[Stored entries]
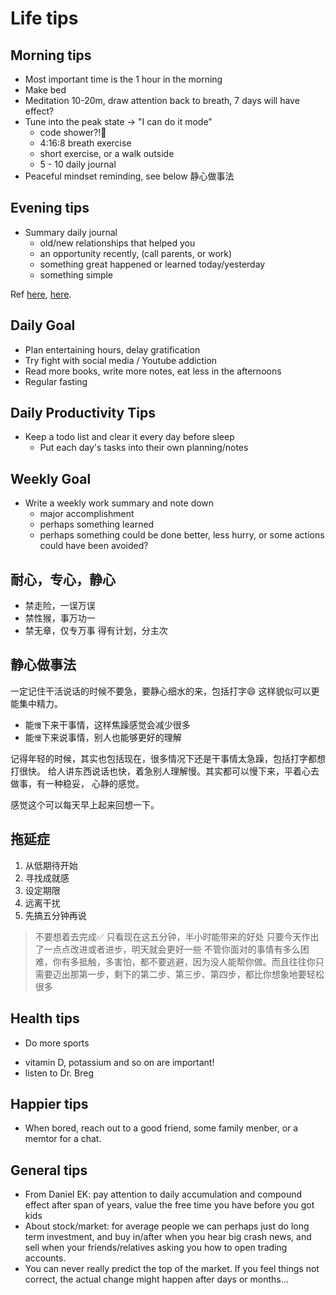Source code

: # Life tips

## Morning tips
* Most important time is the 1 hour in the morning
* Make bed
* Meditation 10-20m, draw attention back to breath, 7 days will have effect?
* Tune into the peak state -> "I can do it mode"
  * code shower?!🤔
  * 4:16:8 breath exercise
  * short exercise, or a walk outside
  * 5 - 10 daily journal
* Peaceful mindset reminding, see below 静心做事法

## Evening tips
* Summary daily journal
  * old/new relationships that helped you
  * an opportunity recently, (call parents, or work)
  * something great happened or learned today/yesterday
  * something simple
  
Ref [here](https://www.youtube.com/watch?v=XXGINjJzwZs), [here](https://www.youtube.com/watch?v=evXi0G3dVEQ).

## Daily Goal
* Plan entertaining hours, delay gratification
* Try fight with social media / Youtube addiction
* Read more books, write more notes, eat less in the afternoons
* Regular fasting

## Daily Productivity Tips
* Keep a todo list and clear it every day before sleep
  * Put each day's tasks into their own planning/notes

## Weekly Goal
* Write a weekly work summary and note down
  - major accomplishment
  - perhaps something learned
  - perhaps something could be done better, less hurry, or some actions could have been avoided?

## 耐心，专心，静心
* 禁走险，一误万误
* 禁性猴，事万功一
* 禁无章，仅专万事
得有计划，分主次

## 静心做事法
一定记住干活说话的时候不要急，要静心细水的来，包括打字😄 这样貌似可以更能集中精力。
* 能`慢`下来干事情，这样焦躁感觉会减少很多
* 能`慢`下来说事情，别人也能够更好的理解

记得年轻的时候，其实也包括现在，很多情况下还是干事情太急躁，包括打字都想打很快。
给人讲东西说话也快，着急别人理解慢。其实都可以慢下来，平着心去做事，有一种稳妥，
心静的感觉。

感觉这个可以每天早上起来回想一下。

## 拖延症

1. 从低期待开始
2. 寻找成就感
3. 设定期限
4. 远离干扰
1. 先搞五分钟再说
> 不要想着去完成✅ 只看现在这五分钟，半小时能带来的好处
> 只要今天作出了一点点改进或者进步，明天就会更好一些
> 不管你面对的事情有多么困难，你有多抵触，多害怕，都不要逃避，因为没人能帮你做。而且往往你只需要迈出那第一步，剩下的第二步、第三步、第四步，都比你想象地要轻松很多

## Health tips
* Do more sports
- vitamin D, potassium and so on are important!
- listen to Dr. Breg

## Happier tips
* When bored, reach out to a good friend, some family menber, or a memtor for a chat.

## General tips
- From Daniel EK: pay attention to daily accumulation and compound effect after span of years, value the free time you have before you got kids
- About stock/market: for average people we can perhaps just do long term investment,
and buy in/after when you hear big crash news, and sell when your friends/relatives
asking you how to open trading accounts.
- You can never really predict the top of the market. If you feel things not correct,
the actual change might happen after days or months...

What the task requires -
Look above for every line with the word "something" and copy it.

Answer to this problem -
  * something great happened or learned today/yesterday
  * something simple
  - perhaps something learned
  - perhaps something could be done better, less hurry, or some actions could have been avoided?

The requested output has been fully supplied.